Further, the hot spot data collection of network according to each packet data convergence obtains popular industry cluster knot Fruit includes:
Obtain the hot spot data collection of network of each packet data convergence;
Obtain the corresponding N number of hot spot theme of each hot spot data collection of network;
M hot spot master of the packet data collection is obtained according to the corresponding hot spot theme of each hot spot data collection of network Topic;
It is clustered to obtain popular industry cluster result according to the M hot spot theme.
Further, the acquisition methods of the corresponding hot spot theme of hot spot data collection of network include:
Calculate the total value of the element of every a line in the correlation matrix of the hot spot data collection of network;
The maximum N row of the total value is chosen, its corresponding theme, as hot spot theme are obtained.
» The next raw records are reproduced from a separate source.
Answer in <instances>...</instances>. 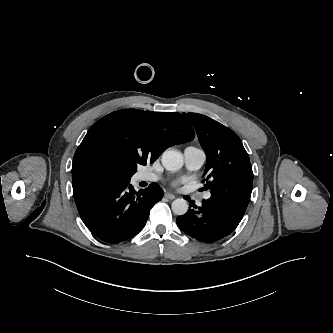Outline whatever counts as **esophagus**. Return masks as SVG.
Wrapping results in <instances>:
<instances>
[{
    "label": "esophagus",
    "instance_id": "34e87169",
    "mask_svg": "<svg viewBox=\"0 0 333 333\" xmlns=\"http://www.w3.org/2000/svg\"><path fill=\"white\" fill-rule=\"evenodd\" d=\"M164 196H165L167 199H169V200H173V199L175 198V196H174L173 194L168 193V192L165 193Z\"/></svg>",
    "mask_w": 333,
    "mask_h": 333
}]
</instances>
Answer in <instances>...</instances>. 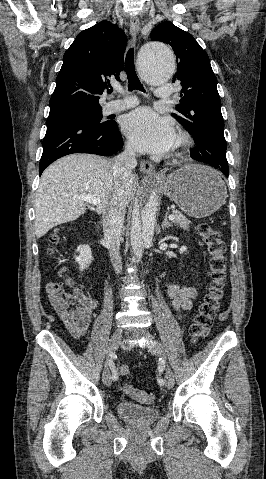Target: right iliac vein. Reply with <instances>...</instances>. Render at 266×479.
I'll list each match as a JSON object with an SVG mask.
<instances>
[{
    "label": "right iliac vein",
    "instance_id": "right-iliac-vein-1",
    "mask_svg": "<svg viewBox=\"0 0 266 479\" xmlns=\"http://www.w3.org/2000/svg\"><path fill=\"white\" fill-rule=\"evenodd\" d=\"M121 338H122V329L121 328H118L114 331L110 341H109V352L110 353H114L119 344H120V341H121ZM102 379H103V383L106 385V386H110L111 384V375H110V372L108 369H105L104 372H103V376H102Z\"/></svg>",
    "mask_w": 266,
    "mask_h": 479
}]
</instances>
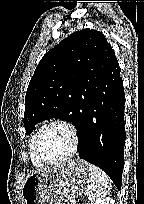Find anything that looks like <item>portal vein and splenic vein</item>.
Here are the masks:
<instances>
[{
  "mask_svg": "<svg viewBox=\"0 0 144 204\" xmlns=\"http://www.w3.org/2000/svg\"><path fill=\"white\" fill-rule=\"evenodd\" d=\"M71 204H76V201H75V200H72V201H71Z\"/></svg>",
  "mask_w": 144,
  "mask_h": 204,
  "instance_id": "obj_1",
  "label": "portal vein and splenic vein"
}]
</instances>
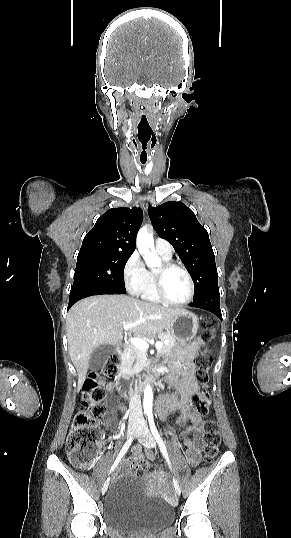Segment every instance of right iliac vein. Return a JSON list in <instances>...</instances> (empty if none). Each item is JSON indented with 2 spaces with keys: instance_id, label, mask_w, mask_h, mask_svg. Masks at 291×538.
Wrapping results in <instances>:
<instances>
[{
  "instance_id": "obj_1",
  "label": "right iliac vein",
  "mask_w": 291,
  "mask_h": 538,
  "mask_svg": "<svg viewBox=\"0 0 291 538\" xmlns=\"http://www.w3.org/2000/svg\"><path fill=\"white\" fill-rule=\"evenodd\" d=\"M137 428H138V422L136 420H133L128 424V429H127V438L128 439L133 437V435L135 434ZM108 486H109V479H107L105 481V483L103 484L102 494H104L107 491Z\"/></svg>"
}]
</instances>
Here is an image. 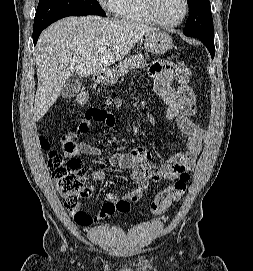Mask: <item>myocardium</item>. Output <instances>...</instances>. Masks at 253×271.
<instances>
[{
    "label": "myocardium",
    "mask_w": 253,
    "mask_h": 271,
    "mask_svg": "<svg viewBox=\"0 0 253 271\" xmlns=\"http://www.w3.org/2000/svg\"><path fill=\"white\" fill-rule=\"evenodd\" d=\"M142 1H143L144 10H145L146 14L148 15V17L151 19V21L159 26H162V27H166V28L177 27V26L181 25L189 15L190 6H189L188 0H183L184 12H183L181 18L179 20H177L176 22H164L161 19H159L154 11V8H153V0H142Z\"/></svg>",
    "instance_id": "myocardium-1"
}]
</instances>
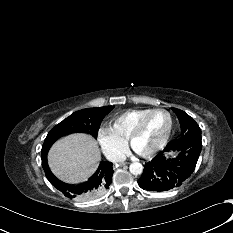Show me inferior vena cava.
I'll use <instances>...</instances> for the list:
<instances>
[{"label": "inferior vena cava", "instance_id": "inferior-vena-cava-1", "mask_svg": "<svg viewBox=\"0 0 233 233\" xmlns=\"http://www.w3.org/2000/svg\"><path fill=\"white\" fill-rule=\"evenodd\" d=\"M110 162L117 163L125 160V156L120 153H113L107 156Z\"/></svg>", "mask_w": 233, "mask_h": 233}]
</instances>
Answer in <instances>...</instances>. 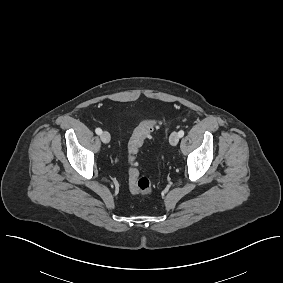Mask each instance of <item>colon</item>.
<instances>
[{
	"label": "colon",
	"instance_id": "obj_1",
	"mask_svg": "<svg viewBox=\"0 0 283 283\" xmlns=\"http://www.w3.org/2000/svg\"><path fill=\"white\" fill-rule=\"evenodd\" d=\"M156 119L144 120L133 131L127 145L128 180L132 193L149 195L153 186L147 177H141L137 168V154L144 141L159 127Z\"/></svg>",
	"mask_w": 283,
	"mask_h": 283
}]
</instances>
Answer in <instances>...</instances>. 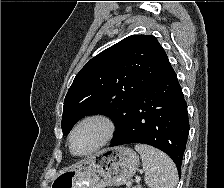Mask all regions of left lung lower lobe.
I'll return each mask as SVG.
<instances>
[{
  "instance_id": "1",
  "label": "left lung lower lobe",
  "mask_w": 224,
  "mask_h": 188,
  "mask_svg": "<svg viewBox=\"0 0 224 188\" xmlns=\"http://www.w3.org/2000/svg\"><path fill=\"white\" fill-rule=\"evenodd\" d=\"M189 134L187 106L173 68L147 85L131 108L110 147L144 143L167 153L181 174Z\"/></svg>"
}]
</instances>
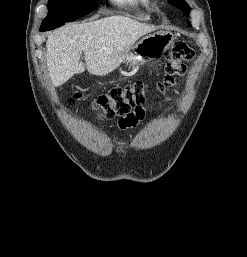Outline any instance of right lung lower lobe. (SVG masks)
Masks as SVG:
<instances>
[{
    "label": "right lung lower lobe",
    "mask_w": 247,
    "mask_h": 257,
    "mask_svg": "<svg viewBox=\"0 0 247 257\" xmlns=\"http://www.w3.org/2000/svg\"><path fill=\"white\" fill-rule=\"evenodd\" d=\"M53 28L52 27H49V26H41L40 27V31L43 32V31H49V30H52Z\"/></svg>",
    "instance_id": "1"
}]
</instances>
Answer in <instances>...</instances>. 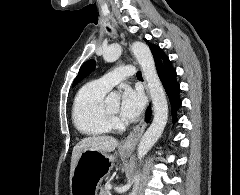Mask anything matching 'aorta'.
Masks as SVG:
<instances>
[{
	"label": "aorta",
	"instance_id": "obj_1",
	"mask_svg": "<svg viewBox=\"0 0 240 195\" xmlns=\"http://www.w3.org/2000/svg\"><path fill=\"white\" fill-rule=\"evenodd\" d=\"M131 48L133 56H135L148 84V90L154 109L153 121L147 131H145L144 135H142L138 145V157L139 159H142L164 131L168 119V103L163 86L156 72L153 56L148 46L142 44V42H134ZM121 54L122 48L120 44H111L109 48L104 50L103 58L106 62H115V60L120 58ZM139 177L140 175H135L133 179L134 185L129 195H137Z\"/></svg>",
	"mask_w": 240,
	"mask_h": 195
}]
</instances>
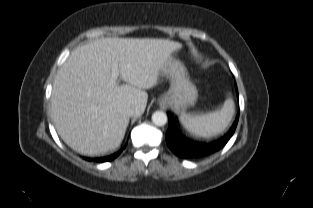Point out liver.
Returning <instances> with one entry per match:
<instances>
[{"mask_svg":"<svg viewBox=\"0 0 313 208\" xmlns=\"http://www.w3.org/2000/svg\"><path fill=\"white\" fill-rule=\"evenodd\" d=\"M181 48V43L168 39L114 37L73 50L57 72L51 96L53 121L62 140L83 155L116 150L129 124L120 106L134 102L132 116H141L148 100L145 90L158 84L164 64ZM119 76L126 84L118 85Z\"/></svg>","mask_w":313,"mask_h":208,"instance_id":"6515ba94","label":"liver"}]
</instances>
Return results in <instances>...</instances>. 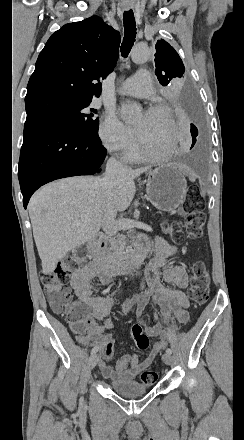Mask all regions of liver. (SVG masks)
I'll list each match as a JSON object with an SVG mask.
<instances>
[{
	"instance_id": "1",
	"label": "liver",
	"mask_w": 244,
	"mask_h": 440,
	"mask_svg": "<svg viewBox=\"0 0 244 440\" xmlns=\"http://www.w3.org/2000/svg\"><path fill=\"white\" fill-rule=\"evenodd\" d=\"M148 170L118 174L114 186H104L102 178L75 176L37 190L28 212L43 274L54 272L67 252L98 234L106 210L125 212L135 196V178ZM76 218L79 226L74 224Z\"/></svg>"
}]
</instances>
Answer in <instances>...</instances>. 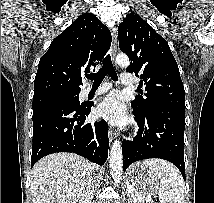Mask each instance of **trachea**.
<instances>
[{"instance_id": "trachea-1", "label": "trachea", "mask_w": 214, "mask_h": 203, "mask_svg": "<svg viewBox=\"0 0 214 203\" xmlns=\"http://www.w3.org/2000/svg\"><path fill=\"white\" fill-rule=\"evenodd\" d=\"M106 75L110 76L113 81H118V76L109 54L105 57L101 70L96 74L90 75L88 78L93 80V86H99Z\"/></svg>"}]
</instances>
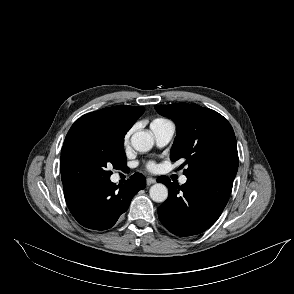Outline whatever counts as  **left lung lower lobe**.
<instances>
[{
    "mask_svg": "<svg viewBox=\"0 0 294 294\" xmlns=\"http://www.w3.org/2000/svg\"><path fill=\"white\" fill-rule=\"evenodd\" d=\"M234 158V155L226 157L201 175L187 177L181 186L166 176L158 178L169 189L168 199L158 208V216L170 232L192 236L215 223L228 202L237 172Z\"/></svg>",
    "mask_w": 294,
    "mask_h": 294,
    "instance_id": "left-lung-lower-lobe-1",
    "label": "left lung lower lobe"
}]
</instances>
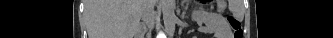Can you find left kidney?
<instances>
[{"mask_svg":"<svg viewBox=\"0 0 333 38\" xmlns=\"http://www.w3.org/2000/svg\"><path fill=\"white\" fill-rule=\"evenodd\" d=\"M191 19L198 23H204L206 31L209 34L214 33L215 38H228L231 33L225 18L221 14L207 12L203 8H199L193 10Z\"/></svg>","mask_w":333,"mask_h":38,"instance_id":"1","label":"left kidney"}]
</instances>
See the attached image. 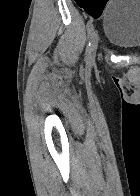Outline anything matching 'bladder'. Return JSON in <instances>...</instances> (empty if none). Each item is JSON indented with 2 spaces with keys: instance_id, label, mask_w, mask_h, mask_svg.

The present invention provides a kind of clustering methods based on industry.The present invention by for mutually commenting class data to analyze, To obtain the relevant information of current hot spot data, hot spot theme and hot spot industry, to fill up automatic carry out hot spot The blank of the relevant technologies of analysis.
Detailed description of the invention
In order to more clearly explain the embodiment of the invention or the technical proposal in the existing technology, to embodiment or will show below There is attached drawing needed in technical description to be briefly described, it should be apparent that, the accompanying drawings in the following description is only this Some embodiments of invention for those of ordinary skill in the art without creative efforts, can be with Other attached drawings are obtained according to these attached drawings.
Fig. 1 is a kind of clustering method flow chart based on industry provided in an embodiment of the present invention;
Fig. 2 is provided in an embodiment of the present invention to obtain the hot spot number of the packet data convergence based on the theme vector collection According to the method flow diagram of collection of network;
Fig. 3 is provided in an embodiment of the present invention to obtain hot topic according to the hot spot data collection of network of each packet data convergence Industry cluster result method flow diagram;
Fig. 4 is the acquisition methods process of the corresponding hot spot theme of hot spot data collection of network provided in an embodiment of the present invention Figure.
Specific embodiment
In order to enable those skilled in the art to better understand the solution of the present invention, below in conjunction in the embodiment of the present invention Attached drawing, technical scheme in the embodiment of the invention is clearly and completely described, it is clear that described embodiment is only The embodiment of a part of the invention, instead of all the embodiments.Based on the embodiments of the present invention, ordinary skill people The model that the present invention protects all should belong in member's every other embodiment obtained without making creative work It encloses.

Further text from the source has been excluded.